Qatar's foreign direct investment (FDI) inward stock exceeded $31bn in 2019, according to the latest "World Investment Report 2020" by United Nations Conference on Trade and Development (UNCTAD) released Tuesday.
The report highlighted Qatar’s “creation of an investment promotion agency to attract foreign investment.”
Launched last year, the Investment Promotion Agency (IPA), as part of its mandate to attract more FDI into Qatar, aims to be a single and complete source for investment solutions in the country by attracting FDIs in all of the country’s priority sectors.
The entity has also been tasked to pursue targeted, sector-specific investment promotion agendas and co-ordinate investment promotion and marketing activities with key stakeholders, as well as develop policy advisory.
UNCTAD in its report said, “Qatar permitted, in principle, 100% foreign ownership in all economic sectors except some businesses such as banking and insurance.”
In an earlier report, Nordea Financial Services Group said, “Foreign direct investment flows into Qatar have generally followed an upward trend in the past several years, thanks to the country's political stability, stable currency pegged to the US dollar, high quality infrastructure and one of the lowest corporate tax rates in the world.”
In 2019, FDI flows into developing Asia declined by 5%, to $474bn, although the region remained an important FDI destination, hosting more than 30% of global FDI flows.
West Asia, which includes the GCC region recorded a 7% decline in FDI inflows to $28bn last year, the report said.
West Asia is confronting the dual economic shock of plummeting oil prices and the pandemic, which is expected to result in an economic contraction of 3% to 4%, UNCTAD said citing the latest IMF report.
FDI inflows to the region could drop significantly in 2020, it said.
Major FDI recipient industries such as oil and gas, tourism, aviation and financial services are likely to be acutely affected. There are already significant downward revisions in the projected earnings of major multinational enterprises (MNEs) from the region, a large number of which operate in the most severely affected industries.

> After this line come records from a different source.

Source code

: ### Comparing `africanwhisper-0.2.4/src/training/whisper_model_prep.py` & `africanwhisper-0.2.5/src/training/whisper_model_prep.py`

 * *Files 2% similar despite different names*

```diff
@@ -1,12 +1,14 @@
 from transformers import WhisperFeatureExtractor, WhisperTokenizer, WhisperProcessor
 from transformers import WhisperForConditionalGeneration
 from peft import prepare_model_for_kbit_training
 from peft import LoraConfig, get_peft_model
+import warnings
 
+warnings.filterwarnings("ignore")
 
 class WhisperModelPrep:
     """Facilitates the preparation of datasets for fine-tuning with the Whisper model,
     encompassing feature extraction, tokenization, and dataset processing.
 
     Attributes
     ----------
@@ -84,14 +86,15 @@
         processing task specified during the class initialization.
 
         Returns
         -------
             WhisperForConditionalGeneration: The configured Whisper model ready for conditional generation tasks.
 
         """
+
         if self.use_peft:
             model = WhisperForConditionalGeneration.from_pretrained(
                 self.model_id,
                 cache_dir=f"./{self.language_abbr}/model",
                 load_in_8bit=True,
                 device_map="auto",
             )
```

The number of announced greenfield investments in Asia in the first quarter of 2020 dropped by 37%. The number of mergers and acquisitions (M&As) fell by 35% in April 2020.

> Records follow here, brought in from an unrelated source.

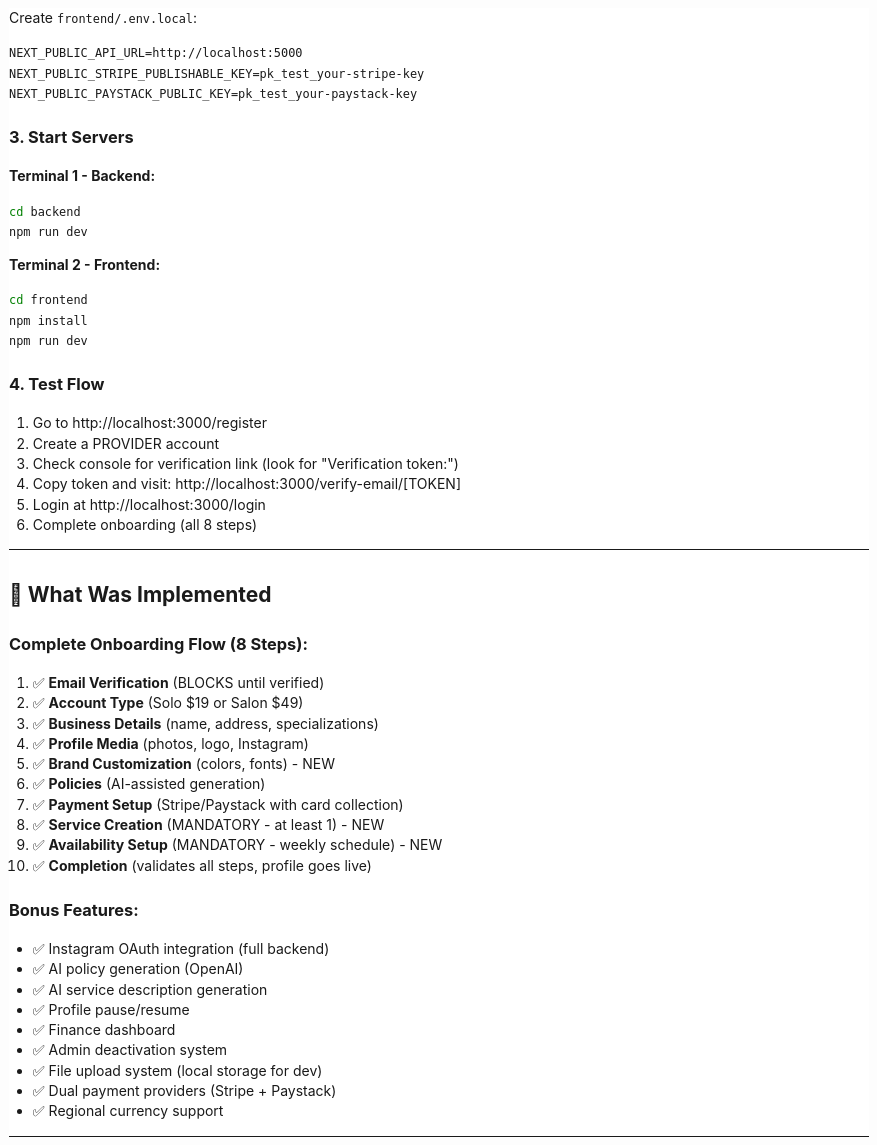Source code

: Create `frontend/.env.local`:

```env
NEXT_PUBLIC_API_URL=http://localhost:5000
NEXT_PUBLIC_STRIPE_PUBLISHABLE_KEY=pk_test_your-stripe-key
NEXT_PUBLIC_PAYSTACK_PUBLIC_KEY=pk_test_your-paystack-key
```

### **3. Start Servers**

**Terminal 1 - Backend:**

```bash
cd backend
npm run dev
```

**Terminal 2 - Frontend:**

```bash
cd frontend
npm install
npm run dev
```

### **4. Test Flow**

1. Go to http://localhost:3000/register
2. Create a PROVIDER account
3. Check console for verification link (look for "Verification token:")
4. Copy token and visit: http://localhost:3000/verify-email/[TOKEN]
5. Login at http://localhost:3000/login
6. Complete onboarding (all 8 steps)

---

## 🎯 What Was Implemented

### **Complete Onboarding Flow (8 Steps):**

1. ✅ **Email Verification** (BLOCKS until verified)
2. ✅ **Account Type** (Solo $19 or Salon $49)
3. ✅ **Business Details** (name, address, specializations)
4. ✅ **Profile Media** (photos, logo, Instagram)
5. ✅ **Brand Customization** (colors, fonts) - NEW
6. ✅ **Policies** (AI-assisted generation)
7. ✅ **Payment Setup** (Stripe/Paystack with card collection)
8. ✅ **Service Creation** (MANDATORY - at least 1) - NEW
9. ✅ **Availability Setup** (MANDATORY - weekly schedule) - NEW
10. ✅ **Completion** (validates all steps, profile goes live)

### **Bonus Features:**

- ✅ Instagram OAuth integration (full backend)
- ✅ AI policy generation (OpenAI)
- ✅ AI service description generation
- ✅ Profile pause/resume
- ✅ Finance dashboard
- ✅ Admin deactivation system
- ✅ File upload system (local storage for dev)
- ✅ Dual payment providers (Stripe + Paystack)
- ✅ Regional currency support

---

“Lockdown measures and factory stoppages impacted supply chain and factories’ production in the region. Falling corporate earnings, a slump in global and regional demand and economic slowdown have led multinational enterprises (MNEs) to postpone investment plans,” said UNCTAD’s director of investment and enterprise, James Zhan.
The pandemic will precipitate a fall in reinvested earnings of foreign affiliates based in the region, affecting investment. It underscored the vulnerability of these supply chains and the significance of the role of China and other Asian economies as global production hubs.
Outward FDI is also expected to fall as a result of liquidity challenges faced by companies from the region.
A global economic recession will further weigh on inflows to and outflows from the region. Economic growth in Asia is expected to stall to 0%, UNCTAD said.
Global FDI flows will be under severe pressure this year as a result of the Covid-19 pandemic, UNCTAD noted. These vital resources are expected to fall sharply from 2019 levels of $1.5tn, dropping well below the trough reached during the global financial crisis and undoing the already lackluster growth in international investment over the past decade.
Flows to developing countries will be hit especially hard, as export-oriented and commodity-linked investments are among the most seriously affected, the report said.